The first resurrection began with that of Jesus Christ and was continued thereafter as we read: "And the graves were opened; and many bodies of the saints which slept arose, And came out of the graves after his resurrection, and went into the holy city, and appeared unto many." (Matt. 27:52, 53.) The resurrection of the just is to be made general at the time of the Lord's approaching advent in glory; but a fixed gradation is established as Paul averred: "But now is Christ risen from the dead, and become the firstfruits of them that slept. For since by man came death, by man came also the resurrection of the dead. For as in Adam all die, even so in Christ shall all be made alive. But every man in his own order: Christ the first-fruits; afterward they that are Christ's at his coming." (1 Cor. 15:20-23.)

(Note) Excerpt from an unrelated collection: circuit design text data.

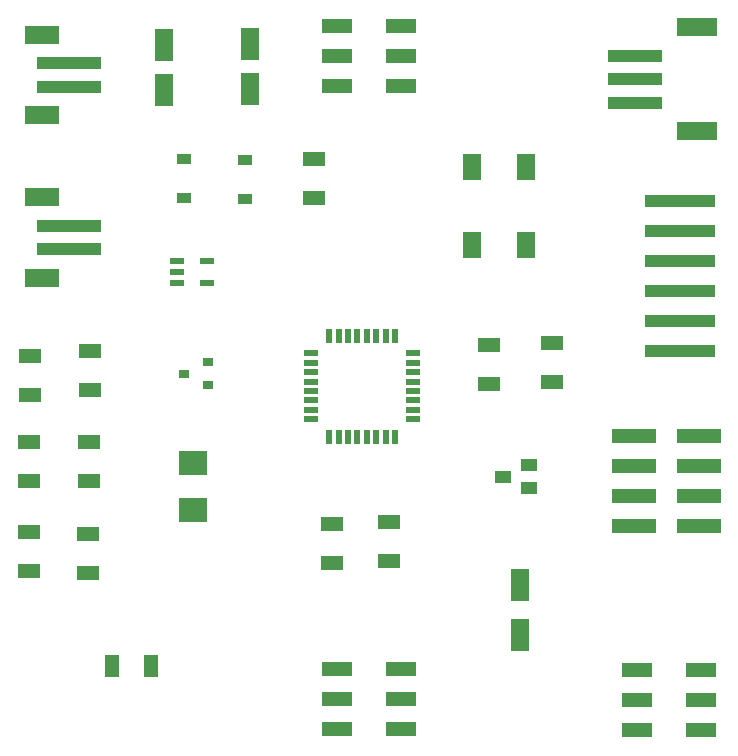
<source format=gtp>
G75*
%MOIN*%
%OFA0B0*%
%FSLAX25Y25*%
%IPPOS*%
%LPD*%
%AMOC8*
5,1,8,0,0,1.08239X$1,22.5*
%
%ADD10R,0.07500X0.05000*%
%ADD11R,0.09449X0.07874*%
%ADD12R,0.10000X0.05000*%
%ADD13R,0.03500X0.03100*%
%ADD14R,0.11811X0.06299*%
%ADD15R,0.21654X0.03937*%
%ADD16R,0.05512X0.03937*%
%ADD17R,0.15000X0.05000*%
%ADD18R,0.06000X0.09000*%
%ADD19R,0.05000X0.02200*%
%ADD20R,0.02200X0.05000*%
%ADD21R,0.04724X0.02165*%
%ADD22R,0.06299X0.11000*%
%ADD23R,0.05000X0.07500*%
%ADD24R,0.04803X0.03583*%
%ADD25R,0.23622X0.04016*%
%ADD26R,0.18110X0.03937*%
%ADD27R,0.13386X0.06299*%
D10*
X0038323Y0069106D03*
X0038323Y0082106D03*
X0038835Y0099776D03*
X0038835Y0112776D03*
X0039031Y0130248D03*
X0039031Y0143248D03*
X0019110Y0141358D03*
X0019110Y0128358D03*
X0018638Y0112854D03*
X0018638Y0099854D03*
X0018835Y0082736D03*
X0018835Y0069736D03*
X0119661Y0072374D03*
X0119661Y0085374D03*
X0138598Y0086201D03*
X0138598Y0073201D03*
X0171906Y0132098D03*
X0171906Y0145098D03*
X0193047Y0145846D03*
X0193047Y0132846D03*
X0113598Y0194106D03*
X0113598Y0207106D03*
D11*
X0073362Y0105803D03*
X0073362Y0090055D03*
D12*
X0121315Y0036984D03*
X0121315Y0026984D03*
X0121315Y0016984D03*
X0142811Y0016984D03*
X0142811Y0026984D03*
X0142811Y0036984D03*
X0221236Y0036591D03*
X0221236Y0026591D03*
X0221236Y0016591D03*
X0242732Y0016591D03*
X0242732Y0026591D03*
X0242732Y0036591D03*
X0142811Y0231551D03*
X0142811Y0241551D03*
X0142811Y0251551D03*
X0121315Y0251551D03*
X0121315Y0241551D03*
X0121315Y0231551D03*
D13*
X0078465Y0139306D03*
X0078465Y0131706D03*
X0070465Y0135506D03*
D14*
X0023165Y0167535D03*
X0023165Y0194307D03*
X0022929Y0221787D03*
X0022929Y0248559D03*
D15*
X0031866Y0239110D03*
X0031866Y0231236D03*
X0032102Y0184858D03*
X0032102Y0176984D03*
D16*
X0176591Y0101197D03*
X0185252Y0104937D03*
X0185252Y0097457D03*
D17*
X0220291Y0094780D03*
X0220291Y0104780D03*
X0220291Y0114780D03*
X0241891Y0114780D03*
X0241891Y0104780D03*
X0241891Y0094780D03*
X0241891Y0084780D03*
X0220291Y0084780D03*
D18*
X0184409Y0178551D03*
X0166409Y0178551D03*
X0166409Y0204551D03*
X0184409Y0204551D03*
D19*
X0146640Y0142339D03*
X0146640Y0139189D03*
X0146640Y0136039D03*
X0146640Y0132890D03*
X0146640Y0129740D03*
X0146640Y0126591D03*
X0146640Y0123441D03*
X0146640Y0120291D03*
X0112840Y0120291D03*
X0112840Y0123441D03*
X0112840Y0126591D03*
X0112840Y0129740D03*
X0112840Y0132890D03*
X0112840Y0136039D03*
X0112840Y0139189D03*
X0112840Y0142339D03*
D20*
X0118717Y0148215D03*
X0121866Y0148215D03*
X0125016Y0148215D03*
X0128165Y0148215D03*
X0131315Y0148215D03*
X0134465Y0148215D03*
X0137614Y0148215D03*
X0140764Y0148215D03*
X0140764Y0114415D03*
X0137614Y0114415D03*
X0134465Y0114415D03*
X0131315Y0114415D03*
X0128165Y0114415D03*
X0125016Y0114415D03*
X0121866Y0114415D03*
X0118717Y0114415D03*
D21*
X0078165Y0165764D03*
X0078165Y0173244D03*
X0067929Y0173244D03*
X0067929Y0169504D03*
X0067929Y0165764D03*
D22*
X0063598Y0230157D03*
X0063598Y0245094D03*
X0092339Y0245488D03*
X0092339Y0230551D03*
X0182496Y0065173D03*
X0182496Y0048268D03*
D23*
X0046469Y0038008D03*
X0059469Y0038008D03*
D24*
X0070291Y0194159D03*
X0070291Y0207053D03*
X0090764Y0206659D03*
X0090764Y0193766D03*
D25*
X0235646Y0193126D03*
X0235646Y0183126D03*
X0235646Y0173126D03*
X0235646Y0163126D03*
X0235646Y0153126D03*
X0235646Y0143126D03*
D26*
X0220803Y0225764D03*
X0220803Y0233638D03*
X0220803Y0241512D03*
D27*
X0241276Y0250961D03*
X0241276Y0216315D03*
M02*

</source>
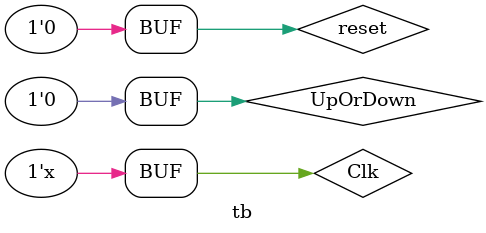
<source format=v>
module tb;

    // Inputs
    reg Clk;
    reg reset;
    reg UpOrDown;

    // Outputs
    wire [3:0] Count;

    // Instantiate the Unit Under Test (UUT)
    up_down_counter uut (
        .Clk(Clk), 
        .reset(reset), 
        .UpOrDown(UpOrDown), 
        .Count(Count)
    );

//Generate clock with 10 ns clk period.
    initial Clk = 0;
    always #5 Clk = ~Clk;
    
    initial begin
        // Apply Inputs
        reset = 0;
        UpOrDown = 0;
        #300;
        UpOrDown = 1;
      #300;
        reset = 1;
        UpOrDown = 0;
        #100;
        reset = 0;  
    end
      
endmodule

</source>
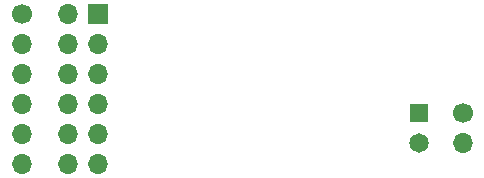
<source format=gbr>
%TF.GenerationSoftware,KiCad,Pcbnew,8.0.0*%
%TF.CreationDate,2024-03-09T01:11:29+09:00*%
%TF.ProjectId,Pmod_CAN,506d6f64-5f43-4414-9e2e-6b696361645f,rev?*%
%TF.SameCoordinates,Original*%
%TF.FileFunction,Soldermask,Bot*%
%TF.FilePolarity,Negative*%
%FSLAX46Y46*%
G04 Gerber Fmt 4.6, Leading zero omitted, Abs format (unit mm)*
G04 Created by KiCad (PCBNEW 8.0.0) date 2024-03-09 01:11:29*
%MOMM*%
%LPD*%
G01*
G04 APERTURE LIST*
%ADD10R,1.700000X1.700000*%
%ADD11O,1.700000X1.700000*%
%ADD12C,1.700000*%
%ADD13R,1.650000X1.650000*%
%ADD14C,1.650000*%
G04 APERTURE END LIST*
D10*
%TO.C,J2*%
X139573000Y-91821000D03*
D11*
X139573000Y-94361000D03*
X139573000Y-96901000D03*
X139573000Y-99441000D03*
X139573000Y-101981000D03*
X139573000Y-104521000D03*
X137033000Y-91821000D03*
X137033000Y-94361000D03*
X137033000Y-96901000D03*
X137033000Y-99441000D03*
X137033000Y-101981000D03*
X137033000Y-104521000D03*
%TD*%
D12*
%TO.C,J4*%
X170434000Y-100198000D03*
D11*
X170434000Y-102738000D03*
%TD*%
D13*
%TO.C,J1*%
X166751000Y-100243000D03*
D14*
X166751000Y-102743000D03*
%TD*%
D12*
%TO.C,J3*%
X133096000Y-91821000D03*
D11*
X133096000Y-94361000D03*
X133096000Y-96901000D03*
X133096000Y-99441000D03*
X133096000Y-101981000D03*
X133096000Y-104521000D03*
%TD*%
M02*

</source>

The Millennium is to be inaugurated by a glorious redemption of the righteous from the power of death; and of them it is written: "Blessed and holy is he that hath part in the first resurrection: on such the second death hath no power, but they shall be priests of God and of Christ, and shall reign with him a thousand years." (Rev. 20:6.) Of the unworthy we read in thrilling contrast: "But the rest of the dead lived not again until the thousand years were finished."

Of the imminence of His coming and in further specification of the distinction between the resurrection of the just and that of the unjust the Lord has said through revelation in the current age: "Hearken ye, for, behold, the great day of the Lord is nigh at hand. For the day cometh that the Lord shall utter his voice out of heaven; the heavens shall shake and the earth shall tremble, and the trump of God shall sound both long and loud, and shall say to the sleeping nations, Ye saints arise and live; ye sinners stay and sleep until I shall call again." (D&C 43:17, 18.)

The Book of Mormon is explicit in description of the literal and universal resurrection: "Now, there is a death which is called a temporal death; and the death of Christ shall loose the bands of this temporal death, that all shall be raised from this temporal death; The spirit and the body shall be reunited again in its perfect form; both limb and joint shall be restored to its proper frame, even as we now are at this time; and we shall be brought to stand before God, knowing even as we know now, and have a bright recollection of all our guilt. Now this restoration shall come to all, both old and young, both bond and free, both male and female, both the wicked and the righteous; and even there shall not so much as a hair of their heads be lost; but all things shall be restored to its perfect frame, as it is now, or in the body, and shall be brought and be arraigned before the bar of Christ the Son, and God the Father, and the Holy Spirit, which is one eternal God, to be judged according to their works, whether they be good or whether they be evil." (Alma 11:42-44.)